Langsam kam er auf uns zu und kniete sich neben Leander auf den Boden. Dieser öffnete die Augen einen Augenblick sahen sich die beiden nur an. So intensiv, fast schon intim, dass ich mir plötzlich wie der Eindringling vorkam. Dieser Gedanke schnürte mir die Luft ab.
"Leander." flüsterte Ronald und strich ihm die Haare aus dem Gesicht.
Seine Stimme klang so gefühlvoll, dass sich mein Herz verkrampfte.
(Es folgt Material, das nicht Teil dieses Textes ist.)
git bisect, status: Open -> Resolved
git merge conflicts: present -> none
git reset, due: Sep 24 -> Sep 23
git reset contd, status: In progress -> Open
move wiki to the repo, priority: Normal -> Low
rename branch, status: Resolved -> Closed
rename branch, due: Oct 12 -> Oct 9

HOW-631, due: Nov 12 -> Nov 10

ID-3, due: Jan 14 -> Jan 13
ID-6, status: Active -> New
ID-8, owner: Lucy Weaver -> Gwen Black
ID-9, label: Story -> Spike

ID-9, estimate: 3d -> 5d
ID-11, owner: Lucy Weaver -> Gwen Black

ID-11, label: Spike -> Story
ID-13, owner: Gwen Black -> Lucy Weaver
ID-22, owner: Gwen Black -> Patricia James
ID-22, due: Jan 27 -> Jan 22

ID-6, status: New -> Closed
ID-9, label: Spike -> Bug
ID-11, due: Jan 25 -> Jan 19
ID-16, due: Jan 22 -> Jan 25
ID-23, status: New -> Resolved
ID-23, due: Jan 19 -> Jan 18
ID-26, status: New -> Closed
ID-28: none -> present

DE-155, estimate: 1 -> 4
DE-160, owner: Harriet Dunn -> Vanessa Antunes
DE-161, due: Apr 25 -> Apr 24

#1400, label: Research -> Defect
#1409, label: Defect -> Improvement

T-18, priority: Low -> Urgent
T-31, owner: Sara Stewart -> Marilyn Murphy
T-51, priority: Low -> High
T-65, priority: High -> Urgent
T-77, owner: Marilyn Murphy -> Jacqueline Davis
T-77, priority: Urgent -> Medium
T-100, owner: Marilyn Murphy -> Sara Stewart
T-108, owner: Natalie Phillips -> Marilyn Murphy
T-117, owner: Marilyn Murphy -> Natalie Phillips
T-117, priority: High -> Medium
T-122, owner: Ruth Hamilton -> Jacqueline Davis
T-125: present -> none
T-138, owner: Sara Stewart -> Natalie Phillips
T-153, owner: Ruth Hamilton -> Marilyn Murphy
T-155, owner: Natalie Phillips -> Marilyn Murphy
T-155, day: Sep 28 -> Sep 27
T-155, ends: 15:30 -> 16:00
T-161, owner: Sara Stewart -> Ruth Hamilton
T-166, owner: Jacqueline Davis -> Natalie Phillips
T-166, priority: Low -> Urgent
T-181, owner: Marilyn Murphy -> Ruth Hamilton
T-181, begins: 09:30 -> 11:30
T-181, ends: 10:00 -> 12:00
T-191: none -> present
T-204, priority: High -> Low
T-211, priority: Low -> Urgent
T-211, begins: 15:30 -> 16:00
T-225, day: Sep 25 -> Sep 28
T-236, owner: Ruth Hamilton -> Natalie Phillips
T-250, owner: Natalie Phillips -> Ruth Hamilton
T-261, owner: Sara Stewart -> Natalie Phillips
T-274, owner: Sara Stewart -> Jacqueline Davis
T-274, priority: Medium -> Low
Hatte er je mit mir so gesprochen?
Ohne mich oder Leonie weiter zu beachten, hob er Leander hoch und ging mit ihm Richtung Fahrstuhl und fuhr nach unten.
Geschockt stand ich da und starrte auf den geschlossenen Fahrstuhl.
"Wie ist das möglich?" fragte ich leise nach und Leonie schüttelte den Kopf.
"Ich weiß es nicht. Wir dachten wirklich, er wäre tot."

PoV Ronald

Ich war keine sehr gefühlvolle Person. Aber gerade prasselte so viel gleichzeitig auf mich ein, dass ich mich nichtmal auf eine Emotion konzentrieren konnte.
Ich sah Leanders Gesicht, konnte es aber nicht glauben. Ich spürte seinen warmen Körper, den ich an mich drückte, dennoch hatte ich Angst gleich aus einem Traum zu erwachen.
Ich brachte Leander nicht auf die Krankenstation, sondern in mein Zimmer und legte ihn dort auf meine Seite des Bettes.
Verletzungen hatte er keine, er war einfach nur unglaublich schwach.
"Wie lange hast du deine Kräfte nicht mehr gestärkt, Leander?" fragte ich eindringlich nach und umfasste entschlossen sein Gesicht. Schwach öffnete er die Augen.
"200." brachte er mühselig hervor und erneut packte mich der Schock.
Was war Leander passiert, dass er seine Kräfte so lange nicht hatte nähren können?
"Okay." flüsterte ich und nahm Leanders Hand in meine. Dann nahm ich das Messer von meinem Nachtisch und schnitt längst in meinem Unterarm. Kurz durchzuckte mich Schmerz und das Blut tropfte unbeachtet auf den Boden. Um das Blut ging es auch nicht. Sondern um den Schmerz. Leanderns Kräfte nährten sich von körperlichen Schmerzen, selbst unter Dämonen eine seltene Fähigkeit.
Es zeigte auch recht schnell Wirkung, sein Griff um meine Hand wurde kräftiger und als der Schnitt geheilt war, setzte ich das Messer wieder an.
Der Schmerz machte mir nichts aus, denn ich sah, wie Leanders Hautfarbe gesünder wurde, sein Griff stärker und seine Augen klarer.
"Das reicht." Ich nickte und legte das Messer weg. Aber seine Hand ließ ich nicht los. Zu groß war die Angst, er würde dadurch einfach wieder verschwinden.
"Leander. Was ist dir passiert? Wieso dachte ich zweihundert Jahre lang du wärst tot?"